WORK INSTRUCTIONS: Report every line in the rows below that contains the string "style", copying each such line in full.

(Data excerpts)
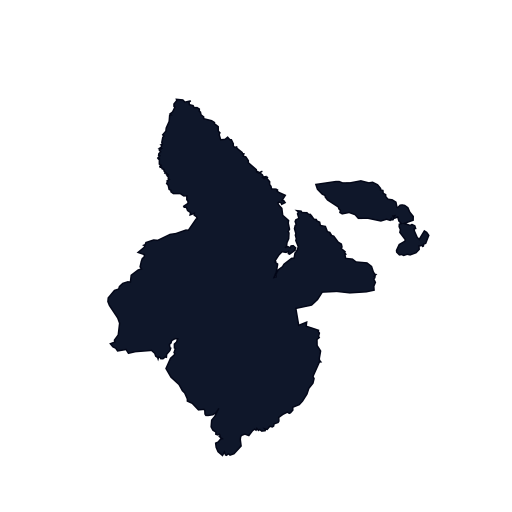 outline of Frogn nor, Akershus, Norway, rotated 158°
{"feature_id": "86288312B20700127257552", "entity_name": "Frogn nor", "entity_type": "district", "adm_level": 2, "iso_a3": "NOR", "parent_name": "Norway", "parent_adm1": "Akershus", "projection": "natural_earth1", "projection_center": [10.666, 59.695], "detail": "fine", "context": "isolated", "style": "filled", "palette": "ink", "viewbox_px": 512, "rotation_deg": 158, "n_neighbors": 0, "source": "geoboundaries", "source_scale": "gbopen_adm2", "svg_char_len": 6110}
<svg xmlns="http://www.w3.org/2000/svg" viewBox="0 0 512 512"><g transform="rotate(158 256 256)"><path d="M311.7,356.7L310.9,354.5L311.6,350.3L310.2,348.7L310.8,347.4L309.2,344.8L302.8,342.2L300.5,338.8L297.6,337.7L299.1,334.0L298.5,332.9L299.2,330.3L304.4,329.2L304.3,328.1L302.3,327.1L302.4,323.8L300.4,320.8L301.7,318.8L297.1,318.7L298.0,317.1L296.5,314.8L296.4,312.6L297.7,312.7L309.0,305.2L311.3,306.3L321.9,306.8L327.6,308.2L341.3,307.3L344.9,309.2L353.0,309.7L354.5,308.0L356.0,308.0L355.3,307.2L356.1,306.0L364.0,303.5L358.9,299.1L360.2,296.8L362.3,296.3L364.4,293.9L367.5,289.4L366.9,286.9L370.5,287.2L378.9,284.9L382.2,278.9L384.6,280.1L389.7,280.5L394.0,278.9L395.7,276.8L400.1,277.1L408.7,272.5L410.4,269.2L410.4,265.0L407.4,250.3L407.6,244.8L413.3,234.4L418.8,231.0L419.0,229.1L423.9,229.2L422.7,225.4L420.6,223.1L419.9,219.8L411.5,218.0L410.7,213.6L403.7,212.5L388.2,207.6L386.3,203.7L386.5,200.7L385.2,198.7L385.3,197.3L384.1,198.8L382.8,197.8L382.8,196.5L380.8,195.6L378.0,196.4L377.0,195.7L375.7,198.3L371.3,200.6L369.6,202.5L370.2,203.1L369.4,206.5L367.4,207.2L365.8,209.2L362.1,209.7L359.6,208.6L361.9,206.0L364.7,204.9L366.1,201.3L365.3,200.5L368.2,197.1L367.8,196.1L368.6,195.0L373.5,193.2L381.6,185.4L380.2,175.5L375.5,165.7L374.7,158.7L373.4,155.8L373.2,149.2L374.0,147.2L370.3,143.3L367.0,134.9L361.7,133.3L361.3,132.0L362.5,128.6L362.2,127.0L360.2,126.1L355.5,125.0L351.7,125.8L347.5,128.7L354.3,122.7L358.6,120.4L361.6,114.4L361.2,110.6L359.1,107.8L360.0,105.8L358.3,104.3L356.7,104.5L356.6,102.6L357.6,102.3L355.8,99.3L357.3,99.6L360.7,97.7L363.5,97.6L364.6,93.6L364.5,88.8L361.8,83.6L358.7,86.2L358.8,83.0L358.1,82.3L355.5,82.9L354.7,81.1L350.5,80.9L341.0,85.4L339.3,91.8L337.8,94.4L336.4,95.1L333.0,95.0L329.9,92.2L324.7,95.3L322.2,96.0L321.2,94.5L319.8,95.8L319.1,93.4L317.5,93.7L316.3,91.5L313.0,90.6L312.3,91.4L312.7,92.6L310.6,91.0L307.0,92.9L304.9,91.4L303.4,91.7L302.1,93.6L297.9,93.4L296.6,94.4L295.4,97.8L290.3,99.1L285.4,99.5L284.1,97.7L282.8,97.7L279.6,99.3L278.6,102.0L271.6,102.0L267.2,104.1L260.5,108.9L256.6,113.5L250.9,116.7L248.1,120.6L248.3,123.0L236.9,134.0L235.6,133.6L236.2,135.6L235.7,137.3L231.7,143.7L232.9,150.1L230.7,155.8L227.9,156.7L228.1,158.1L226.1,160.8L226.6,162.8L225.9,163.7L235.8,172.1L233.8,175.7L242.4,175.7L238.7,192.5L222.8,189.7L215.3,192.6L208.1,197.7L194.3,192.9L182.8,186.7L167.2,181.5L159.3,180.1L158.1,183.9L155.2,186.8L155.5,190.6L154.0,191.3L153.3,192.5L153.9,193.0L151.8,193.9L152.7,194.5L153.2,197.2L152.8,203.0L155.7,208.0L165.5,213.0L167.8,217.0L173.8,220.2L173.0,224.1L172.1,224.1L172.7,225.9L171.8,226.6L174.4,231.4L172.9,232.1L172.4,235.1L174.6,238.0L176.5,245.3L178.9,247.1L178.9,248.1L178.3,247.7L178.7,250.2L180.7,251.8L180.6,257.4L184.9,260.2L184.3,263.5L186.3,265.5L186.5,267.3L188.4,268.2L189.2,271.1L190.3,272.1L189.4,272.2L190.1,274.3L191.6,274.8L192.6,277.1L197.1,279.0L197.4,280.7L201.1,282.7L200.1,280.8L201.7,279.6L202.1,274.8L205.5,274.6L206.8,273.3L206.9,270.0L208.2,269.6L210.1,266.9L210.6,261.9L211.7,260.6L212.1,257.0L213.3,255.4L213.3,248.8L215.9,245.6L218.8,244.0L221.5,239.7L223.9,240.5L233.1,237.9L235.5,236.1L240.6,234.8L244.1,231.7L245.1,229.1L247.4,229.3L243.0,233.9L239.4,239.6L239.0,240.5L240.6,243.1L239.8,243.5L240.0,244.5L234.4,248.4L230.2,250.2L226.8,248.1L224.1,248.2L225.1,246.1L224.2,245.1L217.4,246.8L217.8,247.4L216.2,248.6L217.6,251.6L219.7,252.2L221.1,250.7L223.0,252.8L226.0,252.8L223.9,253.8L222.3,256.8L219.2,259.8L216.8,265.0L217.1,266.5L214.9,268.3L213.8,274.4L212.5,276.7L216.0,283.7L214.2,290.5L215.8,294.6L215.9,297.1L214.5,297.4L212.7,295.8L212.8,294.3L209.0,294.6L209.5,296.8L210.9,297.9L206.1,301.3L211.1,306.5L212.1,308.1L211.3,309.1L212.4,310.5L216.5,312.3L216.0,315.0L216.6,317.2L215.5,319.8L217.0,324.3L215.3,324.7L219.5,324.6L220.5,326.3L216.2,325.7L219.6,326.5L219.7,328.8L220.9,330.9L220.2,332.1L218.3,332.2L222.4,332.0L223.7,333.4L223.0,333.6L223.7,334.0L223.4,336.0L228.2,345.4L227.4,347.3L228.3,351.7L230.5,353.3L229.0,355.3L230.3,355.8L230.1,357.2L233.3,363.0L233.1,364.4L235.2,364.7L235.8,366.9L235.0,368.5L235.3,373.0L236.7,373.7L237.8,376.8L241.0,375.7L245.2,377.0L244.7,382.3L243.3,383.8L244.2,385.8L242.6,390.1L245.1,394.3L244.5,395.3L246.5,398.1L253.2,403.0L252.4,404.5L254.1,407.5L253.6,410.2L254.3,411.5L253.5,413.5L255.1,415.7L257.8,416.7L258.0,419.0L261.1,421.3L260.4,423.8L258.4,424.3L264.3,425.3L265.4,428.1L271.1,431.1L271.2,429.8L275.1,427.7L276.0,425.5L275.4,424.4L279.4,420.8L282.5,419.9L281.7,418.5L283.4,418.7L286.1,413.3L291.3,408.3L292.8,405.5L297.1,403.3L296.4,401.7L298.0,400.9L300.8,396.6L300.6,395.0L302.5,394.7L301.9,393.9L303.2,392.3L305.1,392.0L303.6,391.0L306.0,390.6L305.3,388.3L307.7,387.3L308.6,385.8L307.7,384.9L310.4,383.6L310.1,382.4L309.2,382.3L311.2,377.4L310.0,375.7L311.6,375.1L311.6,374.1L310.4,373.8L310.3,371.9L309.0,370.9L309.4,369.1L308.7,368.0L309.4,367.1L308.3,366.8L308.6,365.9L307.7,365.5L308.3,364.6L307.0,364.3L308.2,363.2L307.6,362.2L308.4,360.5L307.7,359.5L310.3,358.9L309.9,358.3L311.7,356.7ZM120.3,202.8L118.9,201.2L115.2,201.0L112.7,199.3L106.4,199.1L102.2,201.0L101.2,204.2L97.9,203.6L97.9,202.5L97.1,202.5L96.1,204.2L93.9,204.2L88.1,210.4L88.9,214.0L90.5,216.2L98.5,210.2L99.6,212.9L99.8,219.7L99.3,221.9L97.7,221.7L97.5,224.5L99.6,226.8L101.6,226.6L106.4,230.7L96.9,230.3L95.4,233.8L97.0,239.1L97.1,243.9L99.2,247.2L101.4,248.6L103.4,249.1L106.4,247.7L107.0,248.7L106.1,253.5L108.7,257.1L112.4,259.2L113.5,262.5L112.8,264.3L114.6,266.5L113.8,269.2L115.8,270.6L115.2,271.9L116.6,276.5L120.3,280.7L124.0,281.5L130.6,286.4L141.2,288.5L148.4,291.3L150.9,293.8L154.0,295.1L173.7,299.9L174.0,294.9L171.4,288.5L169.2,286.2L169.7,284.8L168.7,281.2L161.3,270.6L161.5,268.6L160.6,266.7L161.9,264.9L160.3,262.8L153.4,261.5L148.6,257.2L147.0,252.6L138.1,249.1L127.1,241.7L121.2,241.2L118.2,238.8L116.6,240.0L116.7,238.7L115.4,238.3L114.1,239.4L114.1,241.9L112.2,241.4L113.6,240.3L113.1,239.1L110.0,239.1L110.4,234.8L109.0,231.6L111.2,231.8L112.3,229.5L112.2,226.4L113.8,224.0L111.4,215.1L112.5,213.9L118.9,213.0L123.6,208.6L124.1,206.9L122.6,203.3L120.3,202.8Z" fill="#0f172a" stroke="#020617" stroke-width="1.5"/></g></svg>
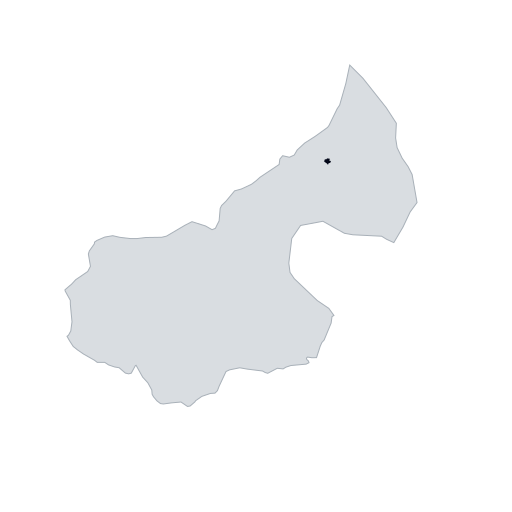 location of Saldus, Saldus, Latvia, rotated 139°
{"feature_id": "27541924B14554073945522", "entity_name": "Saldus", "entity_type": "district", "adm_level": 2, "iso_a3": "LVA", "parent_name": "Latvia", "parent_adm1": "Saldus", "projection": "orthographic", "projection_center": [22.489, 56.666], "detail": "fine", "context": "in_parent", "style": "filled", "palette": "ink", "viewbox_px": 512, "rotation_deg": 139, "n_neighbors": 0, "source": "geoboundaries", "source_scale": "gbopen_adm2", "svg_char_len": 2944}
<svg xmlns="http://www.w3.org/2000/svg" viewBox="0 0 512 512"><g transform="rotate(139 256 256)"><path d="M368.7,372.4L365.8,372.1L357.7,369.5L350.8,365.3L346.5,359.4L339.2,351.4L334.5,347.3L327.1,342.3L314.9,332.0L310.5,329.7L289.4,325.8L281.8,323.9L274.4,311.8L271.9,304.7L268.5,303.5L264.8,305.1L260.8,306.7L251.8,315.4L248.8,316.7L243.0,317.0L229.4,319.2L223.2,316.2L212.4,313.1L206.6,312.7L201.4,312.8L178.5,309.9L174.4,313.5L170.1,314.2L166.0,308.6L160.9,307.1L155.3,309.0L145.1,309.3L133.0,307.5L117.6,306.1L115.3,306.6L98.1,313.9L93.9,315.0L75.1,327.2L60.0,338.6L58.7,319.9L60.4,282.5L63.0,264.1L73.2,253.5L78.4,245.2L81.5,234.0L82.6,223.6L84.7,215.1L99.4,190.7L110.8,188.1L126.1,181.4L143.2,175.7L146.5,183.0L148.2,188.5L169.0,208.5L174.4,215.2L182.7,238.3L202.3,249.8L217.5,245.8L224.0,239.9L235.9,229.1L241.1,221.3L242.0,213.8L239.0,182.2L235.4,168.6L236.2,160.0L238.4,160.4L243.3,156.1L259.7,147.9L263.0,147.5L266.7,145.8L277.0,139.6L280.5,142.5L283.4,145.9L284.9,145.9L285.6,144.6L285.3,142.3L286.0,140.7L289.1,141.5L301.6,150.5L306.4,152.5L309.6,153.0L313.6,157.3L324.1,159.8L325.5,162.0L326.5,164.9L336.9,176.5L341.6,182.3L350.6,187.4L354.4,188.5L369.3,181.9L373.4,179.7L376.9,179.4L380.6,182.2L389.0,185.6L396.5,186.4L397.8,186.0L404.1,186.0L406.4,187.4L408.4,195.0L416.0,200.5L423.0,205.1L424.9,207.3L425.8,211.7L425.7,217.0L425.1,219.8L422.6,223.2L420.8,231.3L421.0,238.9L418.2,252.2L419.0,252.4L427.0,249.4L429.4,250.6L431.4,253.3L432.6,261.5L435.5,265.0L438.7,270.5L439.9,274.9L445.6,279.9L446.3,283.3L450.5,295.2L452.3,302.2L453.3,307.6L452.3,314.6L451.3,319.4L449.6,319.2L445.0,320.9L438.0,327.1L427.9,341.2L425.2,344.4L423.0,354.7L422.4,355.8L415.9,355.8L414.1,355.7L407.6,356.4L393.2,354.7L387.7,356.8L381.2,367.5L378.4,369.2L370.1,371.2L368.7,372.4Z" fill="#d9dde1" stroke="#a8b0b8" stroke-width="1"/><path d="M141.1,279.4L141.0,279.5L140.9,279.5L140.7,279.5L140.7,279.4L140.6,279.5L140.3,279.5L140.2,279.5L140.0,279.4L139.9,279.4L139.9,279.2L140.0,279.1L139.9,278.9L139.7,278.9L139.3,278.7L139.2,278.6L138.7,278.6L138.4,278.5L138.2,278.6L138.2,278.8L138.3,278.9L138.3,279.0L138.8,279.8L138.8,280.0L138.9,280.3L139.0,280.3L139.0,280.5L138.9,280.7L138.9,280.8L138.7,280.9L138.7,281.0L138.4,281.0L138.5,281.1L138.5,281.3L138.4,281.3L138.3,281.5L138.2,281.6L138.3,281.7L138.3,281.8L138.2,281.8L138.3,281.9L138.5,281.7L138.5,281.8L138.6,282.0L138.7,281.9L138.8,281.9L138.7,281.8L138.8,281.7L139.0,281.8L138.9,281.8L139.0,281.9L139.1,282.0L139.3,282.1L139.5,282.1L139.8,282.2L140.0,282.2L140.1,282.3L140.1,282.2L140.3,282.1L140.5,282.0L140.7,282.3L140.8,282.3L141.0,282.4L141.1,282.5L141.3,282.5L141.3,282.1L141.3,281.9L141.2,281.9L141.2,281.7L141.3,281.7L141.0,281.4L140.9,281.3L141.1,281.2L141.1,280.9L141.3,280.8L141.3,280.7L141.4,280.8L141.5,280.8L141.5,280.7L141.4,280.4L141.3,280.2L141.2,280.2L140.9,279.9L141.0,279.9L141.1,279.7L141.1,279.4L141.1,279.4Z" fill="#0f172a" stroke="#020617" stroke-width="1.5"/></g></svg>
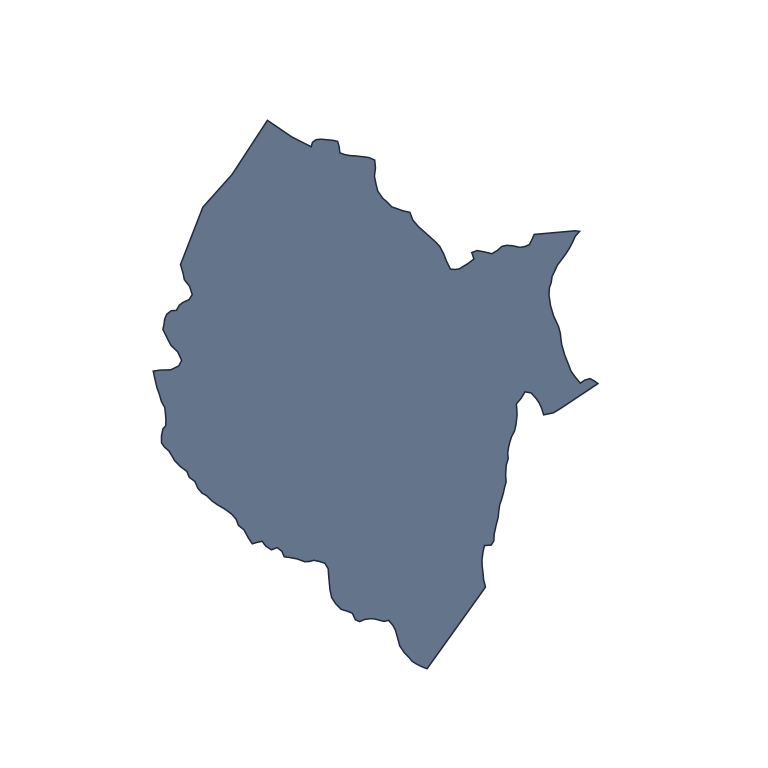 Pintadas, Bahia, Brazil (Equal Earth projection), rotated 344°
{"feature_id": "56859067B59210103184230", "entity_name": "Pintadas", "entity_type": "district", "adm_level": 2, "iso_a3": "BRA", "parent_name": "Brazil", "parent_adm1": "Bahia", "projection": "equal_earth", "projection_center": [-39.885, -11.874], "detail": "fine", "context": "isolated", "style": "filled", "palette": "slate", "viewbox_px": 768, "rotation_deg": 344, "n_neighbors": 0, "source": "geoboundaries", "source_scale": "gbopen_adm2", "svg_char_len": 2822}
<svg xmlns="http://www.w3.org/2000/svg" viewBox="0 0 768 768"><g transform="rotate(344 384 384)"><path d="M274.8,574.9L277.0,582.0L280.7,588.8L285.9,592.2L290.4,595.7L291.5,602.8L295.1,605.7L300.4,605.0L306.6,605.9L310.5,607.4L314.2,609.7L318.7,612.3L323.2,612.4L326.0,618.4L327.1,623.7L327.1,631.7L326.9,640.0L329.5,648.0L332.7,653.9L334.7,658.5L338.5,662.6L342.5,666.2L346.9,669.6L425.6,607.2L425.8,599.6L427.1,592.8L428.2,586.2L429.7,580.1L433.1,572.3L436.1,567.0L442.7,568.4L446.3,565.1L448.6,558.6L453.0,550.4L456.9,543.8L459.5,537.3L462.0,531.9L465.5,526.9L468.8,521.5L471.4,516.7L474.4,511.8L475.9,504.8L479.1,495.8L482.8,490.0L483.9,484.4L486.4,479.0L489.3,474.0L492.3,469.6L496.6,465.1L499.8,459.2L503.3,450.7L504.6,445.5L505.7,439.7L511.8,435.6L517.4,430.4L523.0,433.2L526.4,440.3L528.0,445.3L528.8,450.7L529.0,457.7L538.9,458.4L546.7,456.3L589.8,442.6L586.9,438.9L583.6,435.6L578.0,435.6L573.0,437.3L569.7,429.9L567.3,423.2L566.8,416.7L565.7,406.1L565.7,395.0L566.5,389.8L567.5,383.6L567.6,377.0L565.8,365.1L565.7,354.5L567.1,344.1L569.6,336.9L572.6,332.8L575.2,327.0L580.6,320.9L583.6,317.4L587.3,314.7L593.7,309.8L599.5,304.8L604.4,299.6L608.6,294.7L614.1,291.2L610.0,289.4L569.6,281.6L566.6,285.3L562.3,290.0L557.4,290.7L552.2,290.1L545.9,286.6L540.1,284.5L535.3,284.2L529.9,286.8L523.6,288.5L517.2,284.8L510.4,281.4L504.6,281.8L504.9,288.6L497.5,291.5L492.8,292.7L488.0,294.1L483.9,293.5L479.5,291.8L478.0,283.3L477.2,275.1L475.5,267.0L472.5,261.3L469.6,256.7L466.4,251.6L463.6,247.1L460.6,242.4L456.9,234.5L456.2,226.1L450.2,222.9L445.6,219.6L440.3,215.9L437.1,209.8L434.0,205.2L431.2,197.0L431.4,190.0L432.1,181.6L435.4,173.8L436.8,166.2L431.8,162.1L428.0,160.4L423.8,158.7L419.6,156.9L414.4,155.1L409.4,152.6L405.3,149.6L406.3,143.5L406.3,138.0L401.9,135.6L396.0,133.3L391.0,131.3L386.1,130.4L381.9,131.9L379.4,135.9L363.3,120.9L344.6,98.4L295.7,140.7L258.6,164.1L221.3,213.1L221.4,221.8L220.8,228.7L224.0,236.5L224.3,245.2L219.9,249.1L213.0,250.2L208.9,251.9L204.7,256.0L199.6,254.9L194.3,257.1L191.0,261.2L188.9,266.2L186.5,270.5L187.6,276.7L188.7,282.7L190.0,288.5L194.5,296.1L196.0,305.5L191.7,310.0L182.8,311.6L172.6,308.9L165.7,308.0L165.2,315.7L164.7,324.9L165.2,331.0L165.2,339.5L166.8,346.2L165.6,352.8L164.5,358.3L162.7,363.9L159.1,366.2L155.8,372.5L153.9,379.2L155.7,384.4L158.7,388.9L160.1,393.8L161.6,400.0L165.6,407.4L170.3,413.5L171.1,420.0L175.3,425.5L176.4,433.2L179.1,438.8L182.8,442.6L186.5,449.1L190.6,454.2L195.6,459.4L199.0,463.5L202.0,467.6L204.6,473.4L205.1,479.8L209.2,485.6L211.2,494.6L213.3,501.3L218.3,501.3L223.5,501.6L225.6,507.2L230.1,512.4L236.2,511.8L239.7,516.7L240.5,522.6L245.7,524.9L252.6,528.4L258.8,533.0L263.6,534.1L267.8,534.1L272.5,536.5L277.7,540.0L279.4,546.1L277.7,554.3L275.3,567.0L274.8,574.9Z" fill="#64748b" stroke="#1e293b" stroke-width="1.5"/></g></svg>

THE OUTPUT:
{"feature_id": "86288312B20700127257552", "entity_name": "Frogn nor", "entity_type": "district", "adm_level": 2, "iso_a3": "NOR", "parent_name": "Norway", "parent_adm1": "Akershus", "projection": "natural_earth1", "projection_center": [10.666, 59.695], "detail": "fine", "context": "isolated", "style": "filled", "palette": "ink", "viewbox_px": 512, "rotation_deg": 158, "n_neighbors": 0, "source": "geoboundaries", "source_scale": "gbopen_adm2", "svg_char_len": 6110}
{"feature_id": "27541924B14554073945522", "entity_name": "Saldus", "entity_type": "district", "adm_level": 2, "iso_a3": "LVA", "parent_name": "Latvia", "parent_adm1": "Saldus", "projection": "orthographic", "projection_center": [22.489, 56.666], "detail": "fine", "context": "in_parent", "style": "filled", "palette": "ink", "viewbox_px": 512, "rotation_deg": 139, "n_neighbors": 0, "source": "geoboundaries", "source_scale": "gbopen_adm2", "svg_char_len": 2944}
{"feature_id": "56859067B59210103184230", "entity_name": "Pintadas", "entity_type": "district", "adm_level": 2, "iso_a3": "BRA", "parent_name": "Brazil", "parent_adm1": "Bahia", "projection": "equal_earth", "projection_center": [-39.885, -11.874], "detail": "fine", "context": "isolated", "style": "filled", "palette": "slate", "viewbox_px": 768, "rotation_deg": 344, "n_neighbors": 0, "source": "geoboundaries", "source_scale": "gbopen_adm2", "svg_char_len": 2822}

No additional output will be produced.